Нет, я не видел ничего для себя опасного в своем положении. Ничего. Тем более что оно не могло затянуться.
Меня вытащат отсюда, и я, как все мои сверстники, отправлюсь на фронт: моя нога вовсе не помеха, я могу служить в технических войсках, могу быть связистом в любых условиях…
Я не испугался и потом, когда все переменилось для меня так круто и бесповоротно.

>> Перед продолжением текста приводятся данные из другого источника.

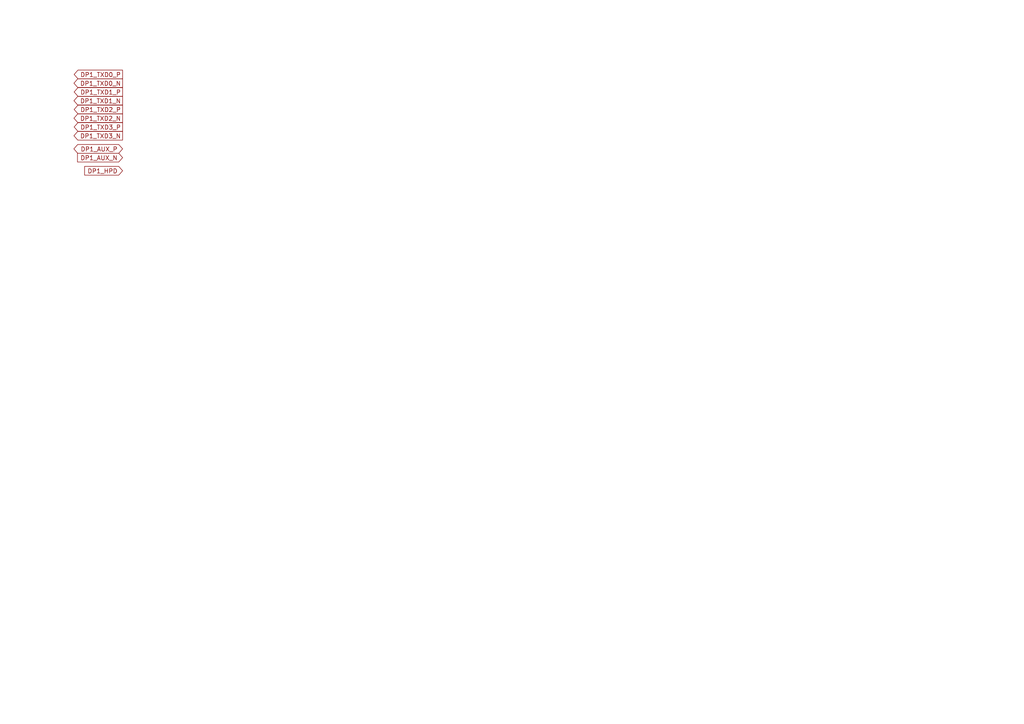
<source format=kicad_sch>
(kicad_sch (version 20211123) (generator eeschema)

  (uuid fa09100b-91a2-4910-bfd4-89ab2c082751)

  (paper "A4")

  


  (global_label "DP1_AUX_P" (shape bidirectional) (at 35.56 43.18 180) (fields_autoplaced)
    (effects (font (size 1.27 1.27)) (justify right))
    (uuid 01068e97-b170-49f6-8357-d72ee4755477)
    (property "Intersheet References" "${INTERSHEET_REFS}" (id 0) (at 22.5636 43.1006 0)
      (effects (font (size 1.27 1.27)) (justify right) hide)
    )
  )
  (global_label "DP1_TXD3_P" (shape output) (at 35.56 36.83 180) (fields_autoplaced)
    (effects (font (size 1.27 1.27)) (justify right))
    (uuid 13636882-84d3-4cfe-8797-d78cd7de0bae)
    (property "Intersheet References" "${INTERSHEET_REFS}" (id 0) (at 21.5355 36.7506 0)
      (effects (font (size 1.27 1.27)) (justify right) hide)
    )
  )
  (global_label "DP1_TXD2_N" (shape output) (at 35.56 34.29 180) (fields_autoplaced)
    (effects (font (size 1.27 1.27)) (justify right))
    (uuid 1e5bcbe9-1699-455e-91b8-a703d534f26c)
    (property "Intersheet References" "${INTERSHEET_REFS}" (id 0) (at 21.475 34.2106 0)
      (effects (font (size 1.27 1.27)) (justify right) hide)
    )
  )
  (global_label "DP1_TXD2_P" (shape output) (at 35.56 31.75 180) (fields_autoplaced)
    (effects (font (size 1.27 1.27)) (justify right))
    (uuid 206fbae2-4ea0-4dcd-a483-1a67e0b2c20f)
    (property "Intersheet References" "${INTERSHEET_REFS}" (id 0) (at 21.5355 31.6706 0)
      (effects (font (size 1.27 1.27)) (justify right) hide)
    )
  )
  (global_label "DP1_AUX_N" (shape input) (at 35.56 45.72 180) (fields_autoplaced)
    (effects (font (size 1.27 1.27)) (justify right))
    (uuid 4a2ee8d1-9fdc-493d-a1f8-91a8a1d23ba2)
    (property "Intersheet References" "${INTERSHEET_REFS}" (id 0) (at 22.5031 45.6406 0)
      (effects (font (size 1.27 1.27)) (justify right) hide)
    )
  )
  (global_label "DP1_TXD3_N" (shape output) (at 35.56 39.37 180) (fields_autoplaced)
    (effects (font (size 1.27 1.27)) (justify right))
    (uuid 4ab7bf2d-4915-44b5-b97a-b0c208392b5a)
    (property "Intersheet References" "${INTERSHEET_REFS}" (id 0) (at 21.475 39.2906 0)
      (effects (font (size 1.27 1.27)) (justify right) hide)
    )
  )
  (global_label "DP1_TXD1_N" (shape output) (at 35.56 29.21 180) (fields_autoplaced)
    (effects (font (size 1.27 1.27)) (justify right))
    (uuid 5051c73f-f364-47dd-8039-1f116870b950)
    (property "Intersheet References" "${INTERSHEET_REFS}" (id 0) (at 21.475 29.1306 0)
      (effects (font (size 1.27 1.27)) (justify right) hide)
    )
  )
  (global_label "DP1_TXD1_P" (shape output) (at 35.56 26.67 180) (fields_autoplaced)
    (effects (font (size 1.27 1.27)) (justify right))
    (uuid 64f28e34-017d-40b6-9983-cebe2cb5cdda)
    (property "Intersheet References" "${INTERSHEET_REFS}" (id 0) (at 21.5355 26.5906 0)
      (effects (font (size 1.27 1.27)) (justify right) hide)
    )
  )
  (global_label "DP1_HPD" (shape input) (at 35.56 49.53 180) (fields_autoplaced)
    (effects (font (size 1.27 1.27)) (justify right))
    (uuid ac2856cb-ddfd-4c77-8f3a-1de9dba7bedb)
    (property "Intersheet References" "${INTERSHEET_REFS}" (id 0) (at 24.5593 49.4506 0)
      (effects (font (size 1.27 1.27)) (justify right) hide)
    )
  )
  (global_label "DP1_TXD0_N" (shape output) (at 35.56 24.13 180) (fields_autoplaced)
    (effects (font (size 1.27 1.27)) (justify right))
    (uuid ba25c43f-513d-4d16-b306-b579e0077442)
    (property "Intersheet References" "${INTERSHEET_REFS}" (id 0) (at 21.475 24.0506 0)
      (effects (font (size 1.27 1.27)) (justify right) hide)
    )
  )
  (global_label "DP1_TXD0_P" (shape output) (at 35.56 21.59 180) (fields_autoplaced)
    (effects (font (size 1.27 1.27)) (justify right))
    (uuid c7547be5-18e0-44b5-bcbd-4b9052d1210b)
    (property "Intersheet References" "${INTERSHEET_REFS}" (id 0) (at 21.5355 21.5106 0)
      (effects (font (size 1.27 1.27)) (justify right) hide)
    )
  )
)

</source>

Да, я не струсил и потом. Но, по правде сказать, был один момент, когда я испугался. И даже не мог скрыть этого… Нет, не тогда, вечером, — это было уже довольно поздно, так часов десять, в это время в деревне, если это, конечно, будний день, ложатся спать, — ведь у нас вся молодежь работает на заводе и встает рано, надо ведь еще доехать, не ближний свет… Так вот в этот час снизу меня кто-то позвал по имени… Мужской голос, вовсе незнакомый, не громкий. Я даже удивился, что его так хорошо слышно, но это, конечно, потому, что было очень тихо.